Work task ▸
Could you copy out the records below, replacing every "top-left" with "upper-left" and leaving everything else as it is?

Data ▸
________________________

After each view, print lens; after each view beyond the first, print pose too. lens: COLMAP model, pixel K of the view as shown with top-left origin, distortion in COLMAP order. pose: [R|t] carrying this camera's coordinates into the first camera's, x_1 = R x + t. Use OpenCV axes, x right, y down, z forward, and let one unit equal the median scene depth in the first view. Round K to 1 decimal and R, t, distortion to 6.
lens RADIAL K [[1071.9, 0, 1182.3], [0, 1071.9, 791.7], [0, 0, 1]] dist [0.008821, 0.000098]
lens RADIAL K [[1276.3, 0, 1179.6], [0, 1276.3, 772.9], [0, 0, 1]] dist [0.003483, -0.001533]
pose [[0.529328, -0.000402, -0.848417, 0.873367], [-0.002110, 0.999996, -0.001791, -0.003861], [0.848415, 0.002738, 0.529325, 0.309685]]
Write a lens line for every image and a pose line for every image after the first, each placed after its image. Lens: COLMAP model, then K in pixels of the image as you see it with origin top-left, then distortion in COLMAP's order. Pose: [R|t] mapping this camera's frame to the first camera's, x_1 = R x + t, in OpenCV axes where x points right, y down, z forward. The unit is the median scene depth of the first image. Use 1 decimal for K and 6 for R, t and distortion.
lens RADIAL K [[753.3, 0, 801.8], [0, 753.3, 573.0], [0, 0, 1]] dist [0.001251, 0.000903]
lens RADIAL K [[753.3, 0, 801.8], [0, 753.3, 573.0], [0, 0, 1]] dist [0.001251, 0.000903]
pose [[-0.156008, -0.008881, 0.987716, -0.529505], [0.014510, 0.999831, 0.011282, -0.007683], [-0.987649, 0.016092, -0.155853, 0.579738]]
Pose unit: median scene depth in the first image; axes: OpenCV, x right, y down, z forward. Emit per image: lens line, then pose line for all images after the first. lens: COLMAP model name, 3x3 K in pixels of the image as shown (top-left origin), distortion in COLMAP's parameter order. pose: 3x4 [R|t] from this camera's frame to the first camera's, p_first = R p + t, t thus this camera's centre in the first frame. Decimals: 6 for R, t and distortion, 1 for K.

________________________

Result of the task ▸
After each view, print lens; after each view beyond the first, print pose too. lens: COLMAP model, pixel K of the view as shown with upper-left origin, distortion in COLMAP order. pose: [R|t] carrying this camera's coordinates into the first camera's, x_1 = R x + t. Use OpenCV axes, x right, y down, z forward, and let one unit equal the median scene depth in the first view. Round K to 1 decimal and R, t, distortion to 6.
lens RADIAL K [[1071.9, 0, 1182.3], [0, 1071.9, 791.7], [0, 0, 1]] dist [0.008821, 0.000098]
lens RADIAL K [[1276.3, 0, 1179.6], [0, 1276.3, 772.9], [0, 0, 1]] dist [0.003483, -0.001533]
pose [[0.529328, -0.000402, -0.848417, 0.873367], [-0.002110, 0.999996, -0.001791, -0.003861], [0.848415, 0.002738, 0.529325, 0.309685]]
Write a lens line for every image and a pose line for every image after the first, each placed after its image. Lens: COLMAP model, then K in pixels of the image as you see it with origin upper-left, then distortion in COLMAP's order. Pose: [R|t] mapping this camera's frame to the first camera's, x_1 = R x + t, in OpenCV axes where x points right, y down, z forward. The unit is the median scene depth of the first image. Use 1 decimal for K and 6 for R, t and distortion.
lens RADIAL K [[753.3, 0, 801.8], [0, 753.3, 573.0], [0, 0, 1]] dist [0.001251, 0.000903]
lens RADIAL K [[753.3, 0, 801.8], [0, 753.3, 573.0], [0, 0, 1]] dist [0.001251, 0.000903]
pose [[-0.156008, -0.008881, 0.987716, -0.529505], [0.014510, 0.999831, 0.011282, -0.007683], [-0.987649, 0.016092, -0.155853, 0.579738]]
Pose unit: median scene depth in the first image; axes: OpenCV, x right, y down, z forward. Emit per image: lens line, then pose line for all images after the first. lens: COLMAP model name, 3x3 K in pixels of the image as shown (upper-left origin), distortion in COLMAP's parameter order. pose: 3x4 [R|t] from this camera's frame to the first camera's, p_first = R p + t, t thus this camera's centre in the first frame. Decimals: 6 for R, t and distortion, 1 for K.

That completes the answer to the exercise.